Тем временем ситуация в Константинополе складывалась не настолько плохо, как многие боялись. Крайний срок, 1 августа, прошел, но Фредерика не депортировали и «Максим» не закрыли. Поскольку Турция была в основном мусульманской страной, поначалу там много говорили о запрете на продажу спиртного, который был бы смертелен для «Максима» и других подобных заведений. Так, в октябре 1923 года распространились мрачные слухи о том, что все питейные заведения будут закрыты, а запасы спиртного будут театрально выброшены в море. Но, хотя несколько мест действительно закрыли, сразу же начались призывы отменить эту меру. Многие турки уже привыкли к ночной жизни на западный манер и не желали от нее отказываться. Вскоре нескольким частным клубам официально разрешили продавать своим членам спиртное. В этом ряду избранных выделялся «Максим», уже ставший важной частью городской массовой культуры, которая становилась все более светской. К весне 1924 года клубы, сады, гостиницы, рестораны и казино могли продавать спиртное при условии, что у них есть правительственное разрешение (сам гази Мустафа Кемаль, как поговаривали, был большой любитель выпить).

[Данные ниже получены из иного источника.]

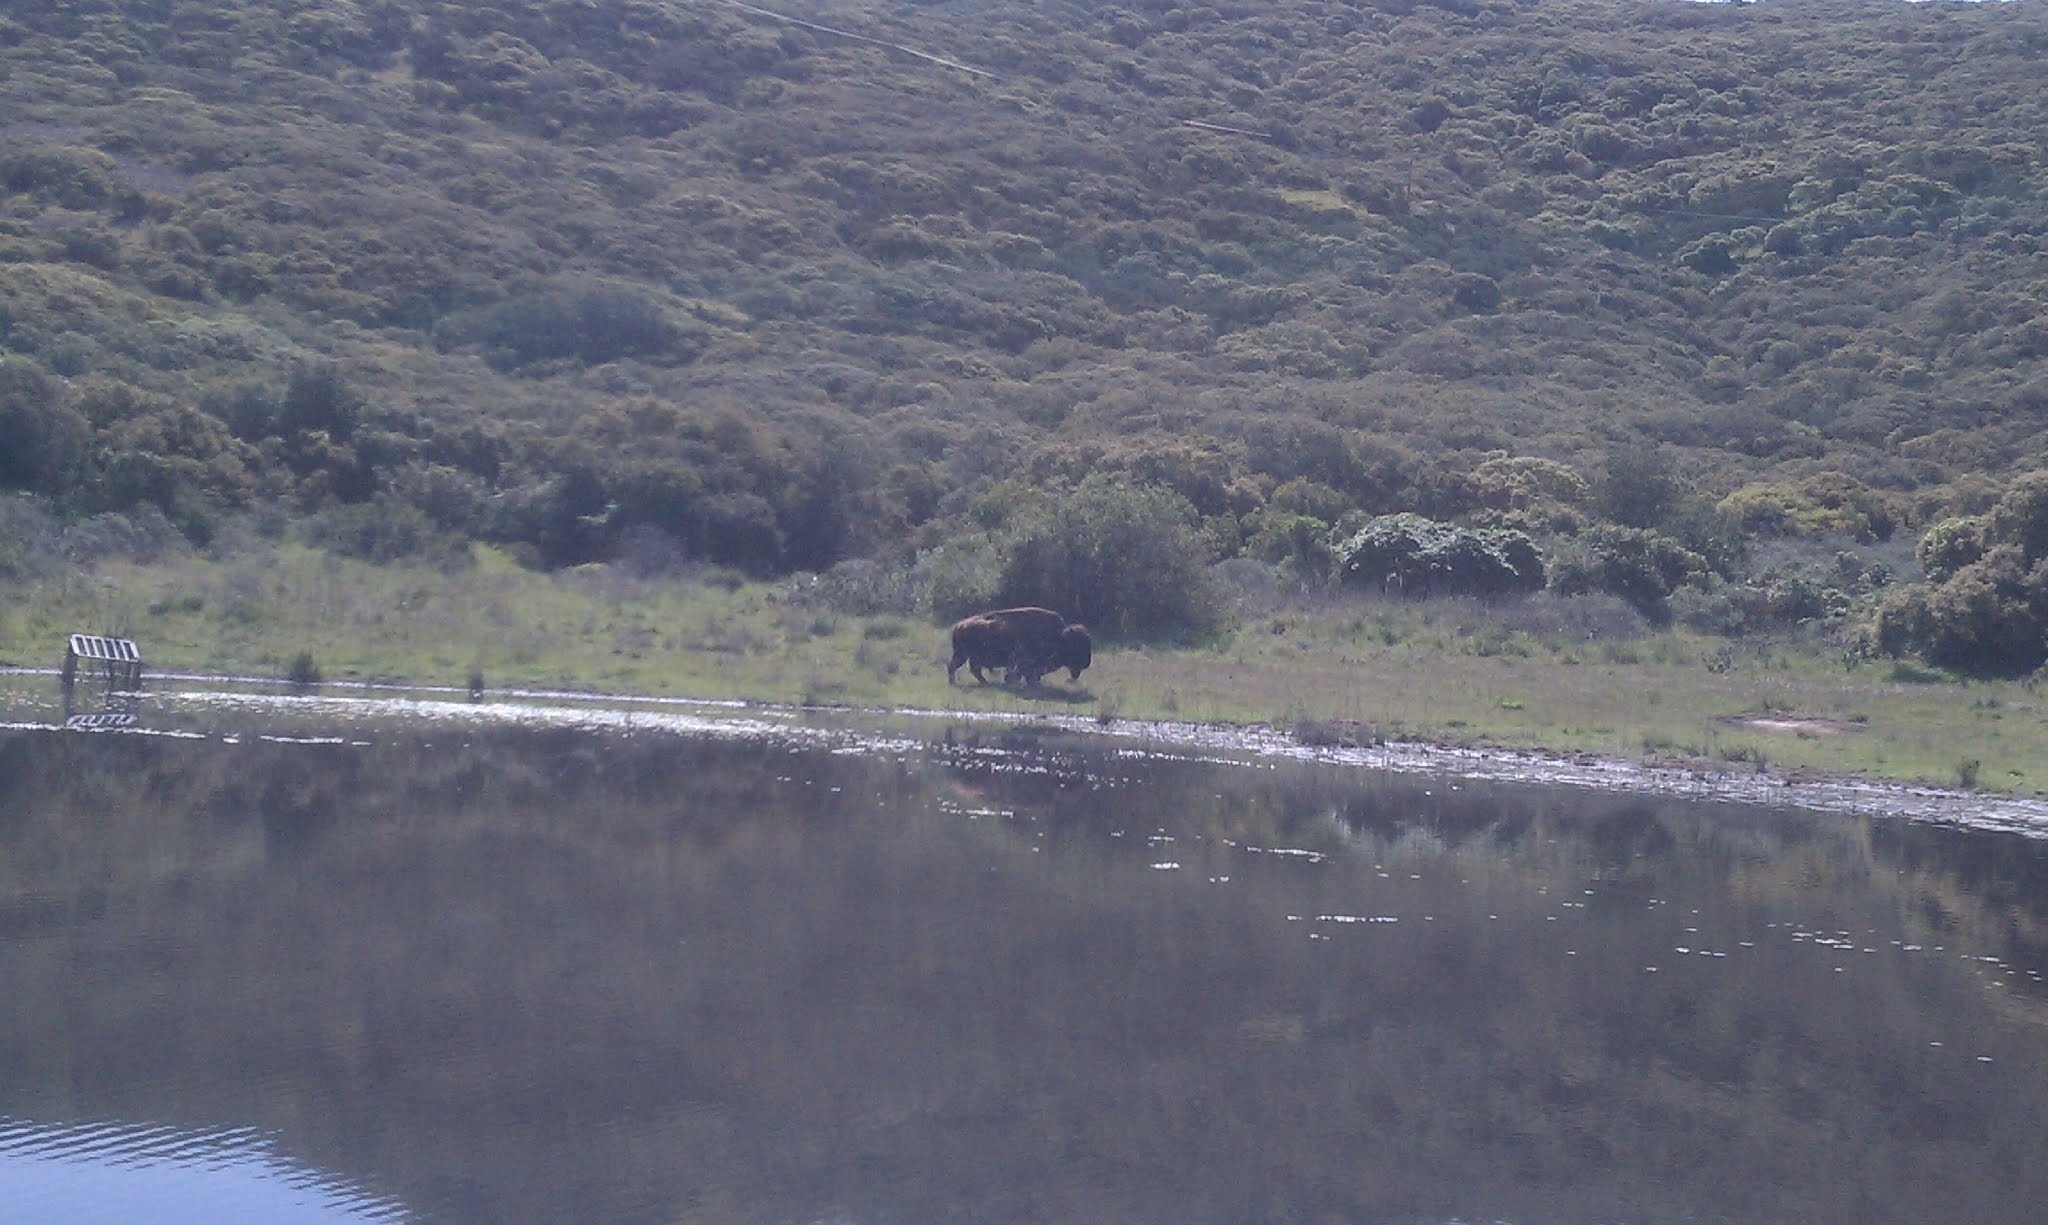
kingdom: Animalia
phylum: Chordata
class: Mammalia
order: Artiodactyla
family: Bovidae
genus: Bison
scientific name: Bison bison
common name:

Перемены в государственном аппарате и городской администрации после Лозаннского договора были стремительны, резки и в историческом плане эпохальны. Но по крайней мере вначале они не затрагивали сколько-нибудь сильно жизни и дела Фредерика. Союзнические силы начали эвакуацию 29 августа 1923 года – через пять дней после подписания договора. Она была завершена во вторник 2 октября, в 11 часов 30 минут, когда военные командующие от Великобритании, Франции и Италии вместе с оставшимися солдатами провели короткую, но впечатляющую церемонию на открытой площади у дворца Долмабахче. В окружении союзнических и турецких подразделений, выстроенных по краям площади, и в присутствии первых лиц, включая иностранных послов и верховных комиссаров, генералы провели смотр своих вооруженных сил; затем вынесли знамена союзников и турок, и союзные войска, маршируя, покинули площадь. «В мгновение ока», как выразился присутствовавший при этом американец, ее заполнила огромная ликующая толпа турок. Союзнический флот ушел в тот же день словно крадучись, – в противоположность своему властному прибытию пятью годами ранее. «Будь у этих кораблей хвосты, – замечал американец, – могу представить, как плотно они были бы у них прижаты между задними лапами». Еще через три дня, 5 октября, армия националистов дошла до азиатской стороны Константинополя; на следующий день она пересекла Босфор и высадилась в Стамбуле близ дворца Топкапы. 13 октября столица была официально перенесена в Ангору. Последний шаг в трансформации страны был сделан 29 октября 1923 года – с провозглашением Турецкой Республики и избранием Мустафы Кемаля ее первым президентом. В 1934 году благодарная нация, которую он создал, даст ему почетное имя Ататюрк – «отец турок».
Первым, что изменилось в Константинополе после ухода союзников, был внешний вид людей на городских улицах. На смену британской, французской, итальянской и американской морской униформе, сплошь и рядом встречавшейся в Пера и Галате, пришла форма турецких армии и флота. Меньше стало на улицах и проституток, поскольку власти закрыли многие «непотребные дома». Магазинные вывески и рекламные растяжки в европейских кварталах стали менять в соответствии с новым постановлением правительства, гласившим, что все теперь должно быть по-турецки, а иностранные буквы разрешались, только если они были меньшего размера.
Осенью 1923 года, после ухода союзников – вот когда, по-видимому, Фредерик отправил своего старшего сына, Михаила, учиться в Прагу. Поскольку шансов получить американское признание уже, казалось, не было, имело смысл оградить его от (потенциальной) опасности, воспользовавшись весьма великодушным предложением чешского правительства дать юным русским эмигрантам бесплатное высшее образование. К 1922 году в Прагу приехало около двух тысяч представителей русской диаспоры из разных мест, включая тех, кто жил в Константинополе. Поскольку Михаил родился в Москве и свободно говорил по-русски, он удовлетворял поставленным критериям. (Возможно также, что он хотел уехать из-за так и не улаженного конфликта с Эльвирой.) Отец и сын больше никогда не увидятся.